---- THE RECORDS

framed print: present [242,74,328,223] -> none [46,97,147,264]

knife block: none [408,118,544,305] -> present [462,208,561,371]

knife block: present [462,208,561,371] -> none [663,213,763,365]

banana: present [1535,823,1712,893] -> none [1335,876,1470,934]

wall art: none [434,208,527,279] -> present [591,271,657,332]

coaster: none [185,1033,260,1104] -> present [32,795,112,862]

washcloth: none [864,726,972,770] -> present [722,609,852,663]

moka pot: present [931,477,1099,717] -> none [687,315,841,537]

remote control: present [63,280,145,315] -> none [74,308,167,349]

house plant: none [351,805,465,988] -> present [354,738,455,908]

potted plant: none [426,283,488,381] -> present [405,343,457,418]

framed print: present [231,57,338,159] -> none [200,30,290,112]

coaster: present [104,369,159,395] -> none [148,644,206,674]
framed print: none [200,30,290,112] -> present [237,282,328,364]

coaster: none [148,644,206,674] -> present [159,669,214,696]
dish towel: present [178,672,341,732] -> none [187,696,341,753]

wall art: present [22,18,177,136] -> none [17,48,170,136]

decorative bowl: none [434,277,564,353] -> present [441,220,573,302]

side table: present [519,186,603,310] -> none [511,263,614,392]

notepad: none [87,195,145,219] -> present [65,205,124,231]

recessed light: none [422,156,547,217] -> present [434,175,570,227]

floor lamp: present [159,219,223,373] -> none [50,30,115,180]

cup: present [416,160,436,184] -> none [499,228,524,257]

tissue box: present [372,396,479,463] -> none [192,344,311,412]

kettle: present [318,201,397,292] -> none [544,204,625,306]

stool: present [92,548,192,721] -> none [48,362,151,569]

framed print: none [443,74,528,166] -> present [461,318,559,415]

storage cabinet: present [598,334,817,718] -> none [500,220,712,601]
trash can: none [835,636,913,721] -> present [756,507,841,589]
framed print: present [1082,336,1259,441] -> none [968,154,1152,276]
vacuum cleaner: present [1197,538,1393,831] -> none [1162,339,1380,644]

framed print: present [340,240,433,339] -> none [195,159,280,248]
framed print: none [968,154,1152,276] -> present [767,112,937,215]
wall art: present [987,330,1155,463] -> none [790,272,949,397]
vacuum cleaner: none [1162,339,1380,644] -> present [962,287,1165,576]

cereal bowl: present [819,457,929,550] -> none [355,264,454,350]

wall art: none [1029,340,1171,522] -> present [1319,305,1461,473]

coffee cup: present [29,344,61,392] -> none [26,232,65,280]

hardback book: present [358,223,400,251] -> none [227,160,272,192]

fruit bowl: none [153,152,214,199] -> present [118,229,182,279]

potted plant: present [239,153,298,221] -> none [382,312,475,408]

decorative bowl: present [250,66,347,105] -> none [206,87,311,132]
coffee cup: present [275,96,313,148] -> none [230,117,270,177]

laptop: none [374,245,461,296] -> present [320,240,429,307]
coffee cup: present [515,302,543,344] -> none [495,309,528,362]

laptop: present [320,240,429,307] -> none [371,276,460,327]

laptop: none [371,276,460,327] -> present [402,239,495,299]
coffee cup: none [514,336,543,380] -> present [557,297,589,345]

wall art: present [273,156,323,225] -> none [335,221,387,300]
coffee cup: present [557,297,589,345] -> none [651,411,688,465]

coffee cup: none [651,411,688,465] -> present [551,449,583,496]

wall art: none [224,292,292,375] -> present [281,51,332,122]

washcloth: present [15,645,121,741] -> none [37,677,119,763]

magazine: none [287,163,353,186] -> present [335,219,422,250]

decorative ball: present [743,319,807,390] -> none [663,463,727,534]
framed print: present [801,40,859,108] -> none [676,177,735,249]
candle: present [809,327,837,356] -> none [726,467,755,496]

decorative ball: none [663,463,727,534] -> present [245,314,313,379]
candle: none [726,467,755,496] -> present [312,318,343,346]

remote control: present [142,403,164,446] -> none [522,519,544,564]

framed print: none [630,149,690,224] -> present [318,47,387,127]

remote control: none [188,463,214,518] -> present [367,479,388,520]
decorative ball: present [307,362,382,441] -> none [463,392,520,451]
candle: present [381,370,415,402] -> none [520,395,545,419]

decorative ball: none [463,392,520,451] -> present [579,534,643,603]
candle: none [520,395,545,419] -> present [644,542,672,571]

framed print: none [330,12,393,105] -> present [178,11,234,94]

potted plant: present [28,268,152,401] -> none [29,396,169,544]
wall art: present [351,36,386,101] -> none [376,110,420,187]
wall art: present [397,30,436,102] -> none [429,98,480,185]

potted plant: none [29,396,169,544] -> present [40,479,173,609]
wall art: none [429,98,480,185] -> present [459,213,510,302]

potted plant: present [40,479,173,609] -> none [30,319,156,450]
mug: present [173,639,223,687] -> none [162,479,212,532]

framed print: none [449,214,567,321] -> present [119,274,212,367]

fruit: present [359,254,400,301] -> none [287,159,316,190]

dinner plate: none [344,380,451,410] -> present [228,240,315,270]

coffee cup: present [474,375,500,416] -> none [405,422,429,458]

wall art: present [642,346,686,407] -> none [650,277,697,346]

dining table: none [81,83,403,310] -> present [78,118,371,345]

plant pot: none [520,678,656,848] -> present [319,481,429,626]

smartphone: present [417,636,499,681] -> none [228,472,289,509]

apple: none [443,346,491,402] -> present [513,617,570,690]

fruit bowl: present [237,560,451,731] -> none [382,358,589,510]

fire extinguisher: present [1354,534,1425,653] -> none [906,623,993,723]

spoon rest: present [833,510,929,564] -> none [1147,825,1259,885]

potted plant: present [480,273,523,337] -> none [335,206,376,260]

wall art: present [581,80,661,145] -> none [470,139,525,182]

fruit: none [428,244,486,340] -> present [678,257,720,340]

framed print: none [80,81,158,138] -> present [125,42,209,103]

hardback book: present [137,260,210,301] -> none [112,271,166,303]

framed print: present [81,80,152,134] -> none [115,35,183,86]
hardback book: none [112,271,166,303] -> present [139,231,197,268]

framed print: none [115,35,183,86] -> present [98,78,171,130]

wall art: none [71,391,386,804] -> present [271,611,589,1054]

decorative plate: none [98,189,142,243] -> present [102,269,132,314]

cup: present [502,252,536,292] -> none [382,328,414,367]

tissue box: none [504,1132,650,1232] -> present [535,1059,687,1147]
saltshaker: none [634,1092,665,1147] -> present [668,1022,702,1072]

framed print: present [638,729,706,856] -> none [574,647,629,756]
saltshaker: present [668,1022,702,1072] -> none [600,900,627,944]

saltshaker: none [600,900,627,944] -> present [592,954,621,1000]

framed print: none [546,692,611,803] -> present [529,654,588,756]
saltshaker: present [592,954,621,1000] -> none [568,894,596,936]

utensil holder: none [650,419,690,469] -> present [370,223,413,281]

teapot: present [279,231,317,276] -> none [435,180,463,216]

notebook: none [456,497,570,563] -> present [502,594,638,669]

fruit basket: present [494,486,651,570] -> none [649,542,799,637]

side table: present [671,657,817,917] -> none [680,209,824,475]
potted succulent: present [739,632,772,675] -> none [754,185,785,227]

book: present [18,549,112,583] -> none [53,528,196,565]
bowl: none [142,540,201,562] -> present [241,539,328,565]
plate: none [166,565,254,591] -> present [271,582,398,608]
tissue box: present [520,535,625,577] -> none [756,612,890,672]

--------

◆ REQUIREMENT
Your task is to print all of the records exactly.

◆ EXERCISE RESPONSE
framed print: present [242,74,328,223] -> none [46,97,147,264]

knife block: none [408,118,544,305] -> present [462,208,561,371]

knife block: present [462,208,561,371] -> none [663,213,763,365]

banana: present [1535,823,1712,893] -> none [1335,876,1470,934]

wall art: none [434,208,527,279] -> present [591,271,657,332]

coaster: none [185,1033,260,1104] -> present [32,795,112,862]

washcloth: none [864,726,972,770] -> present [722,609,852,663]

moka pot: present [931,477,1099,717] -> none [687,315,841,537]

remote control: present [63,280,145,315] -> none [74,308,167,349]

house plant: none [351,805,465,988] -> present [354,738,455,908]

potted plant: none [426,283,488,381] -> present [405,343,457,418]

framed print: present [231,57,338,159] -> none [200,30,290,112]

coaster: present [104,369,159,395] -> none [148,644,206,674]
framed print: none [200,30,290,112] -> present [237,282,328,364]

coaster: none [148,644,206,674] -> present [159,669,214,696]
dish towel: present [178,672,341,732] -> none [187,696,341,753]

wall art: present [22,18,177,136] -> none [17,48,170,136]

decorative bowl: none [434,277,564,353] -> present [441,220,573,302]

side table: present [519,186,603,310] -> none [511,263,614,392]

notepad: none [87,195,145,219] -> present [65,205,124,231]

recessed light: none [422,156,547,217] -> present [434,175,570,227]

floor lamp: present [159,219,223,373] -> none [50,30,115,180]

cup: present [416,160,436,184] -> none [499,228,524,257]

tissue box: present [372,396,479,463] -> none [192,344,311,412]

kettle: present [318,201,397,292] -> none [544,204,625,306]

stool: present [92,548,192,721] -> none [48,362,151,569]

framed print: none [443,74,528,166] -> present [461,318,559,415]

storage cabinet: present [598,334,817,718] -> none [500,220,712,601]
trash can: none [835,636,913,721] -> present [756,507,841,589]
framed print: present [1082,336,1259,441] -> none [968,154,1152,276]
vacuum cleaner: present [1197,538,1393,831] -> none [1162,339,1380,644]

framed print: present [340,240,433,339] -> none [195,159,280,248]
framed print: none [968,154,1152,276] -> present [767,112,937,215]
wall art: present [987,330,1155,463] -> none [790,272,949,397]
vacuum cleaner: none [1162,339,1380,644] -> present [962,287,1165,576]

cereal bowl: present [819,457,929,550] -> none [355,264,454,350]

wall art: none [1029,340,1171,522] -> present [1319,305,1461,473]

coffee cup: present [29,344,61,392] -> none [26,232,65,280]

hardback book: present [358,223,400,251] -> none [227,160,272,192]

fruit bowl: none [153,152,214,199] -> present [118,229,182,279]

potted plant: present [239,153,298,221] -> none [382,312,475,408]

decorative bowl: present [250,66,347,105] -> none [206,87,311,132]
coffee cup: present [275,96,313,148] -> none [230,117,270,177]

laptop: none [374,245,461,296] -> present [320,240,429,307]
coffee cup: present [515,302,543,344] -> none [495,309,528,362]

laptop: present [320,240,429,307] -> none [371,276,460,327]

laptop: none [371,276,460,327] -> present [402,239,495,299]
coffee cup: none [514,336,543,380] -> present [557,297,589,345]

wall art: present [273,156,323,225] -> none [335,221,387,300]
coffee cup: present [557,297,589,345] -> none [651,411,688,465]

coffee cup: none [651,411,688,465] -> present [551,449,583,496]

wall art: none [224,292,292,375] -> present [281,51,332,122]

washcloth: present [15,645,121,741] -> none [37,677,119,763]

magazine: none [287,163,353,186] -> present [335,219,422,250]

decorative ball: present [743,319,807,390] -> none [663,463,727,534]
framed print: present [801,40,859,108] -> none [676,177,735,249]
candle: present [809,327,837,356] -> none [726,467,755,496]

decorative ball: none [663,463,727,534] -> present [245,314,313,379]
candle: none [726,467,755,496] -> present [312,318,343,346]

remote control: present [142,403,164,446] -> none [522,519,544,564]

framed print: none [630,149,690,224] -> present [318,47,387,127]

remote control: none [188,463,214,518] -> present [367,479,388,520]
decorative ball: present [307,362,382,441] -> none [463,392,520,451]
candle: present [381,370,415,402] -> none [520,395,545,419]

decorative ball: none [463,392,520,451] -> present [579,534,643,603]
candle: none [520,395,545,419] -> present [644,542,672,571]

framed print: none [330,12,393,105] -> present [178,11,234,94]

potted plant: present [28,268,152,401] -> none [29,396,169,544]
wall art: present [351,36,386,101] -> none [376,110,420,187]
wall art: present [397,30,436,102] -> none [429,98,480,185]

potted plant: none [29,396,169,544] -> present [40,479,173,609]
wall art: none [429,98,480,185] -> present [459,213,510,302]

potted plant: present [40,479,173,609] -> none [30,319,156,450]
mug: present [173,639,223,687] -> none [162,479,212,532]

framed print: none [449,214,567,321] -> present [119,274,212,367]

fruit: present [359,254,400,301] -> none [287,159,316,190]

dinner plate: none [344,380,451,410] -> present [228,240,315,270]

coffee cup: present [474,375,500,416] -> none [405,422,429,458]

wall art: present [642,346,686,407] -> none [650,277,697,346]

dining table: none [81,83,403,310] -> present [78,118,371,345]

plant pot: none [520,678,656,848] -> present [319,481,429,626]

smartphone: present [417,636,499,681] -> none [228,472,289,509]

apple: none [443,346,491,402] -> present [513,617,570,690]

fruit bowl: present [237,560,451,731] -> none [382,358,589,510]

fire extinguisher: present [1354,534,1425,653] -> none [906,623,993,723]

spoon rest: present [833,510,929,564] -> none [1147,825,1259,885]

potted plant: present [480,273,523,337] -> none [335,206,376,260]

wall art: present [581,80,661,145] -> none [470,139,525,182]

fruit: none [428,244,486,340] -> present [678,257,720,340]

framed print: none [80,81,158,138] -> present [125,42,209,103]

hardback book: present [137,260,210,301] -> none [112,271,166,303]

framed print: present [81,80,152,134] -> none [115,35,183,86]
hardback book: none [112,271,166,303] -> present [139,231,197,268]

framed print: none [115,35,183,86] -> present [98,78,171,130]

wall art: none [71,391,386,804] -> present [271,611,589,1054]

decorative plate: none [98,189,142,243] -> present [102,269,132,314]

cup: present [502,252,536,292] -> none [382,328,414,367]

tissue box: none [504,1132,650,1232] -> present [535,1059,687,1147]
saltshaker: none [634,1092,665,1147] -> present [668,1022,702,1072]

framed print: present [638,729,706,856] -> none [574,647,629,756]
saltshaker: present [668,1022,702,1072] -> none [600,900,627,944]

saltshaker: none [600,900,627,944] -> present [592,954,621,1000]

framed print: none [546,692,611,803] -> present [529,654,588,756]
saltshaker: present [592,954,621,1000] -> none [568,894,596,936]

utensil holder: none [650,419,690,469] -> present [370,223,413,281]

teapot: present [279,231,317,276] -> none [435,180,463,216]

notebook: none [456,497,570,563] -> present [502,594,638,669]

fruit basket: present [494,486,651,570] -> none [649,542,799,637]

side table: present [671,657,817,917] -> none [680,209,824,475]
potted succulent: present [739,632,772,675] -> none [754,185,785,227]

book: present [18,549,112,583] -> none [53,528,196,565]
bowl: none [142,540,201,562] -> present [241,539,328,565]
plate: none [166,565,254,591] -> present [271,582,398,608]
tissue box: present [520,535,625,577] -> none [756,612,890,672]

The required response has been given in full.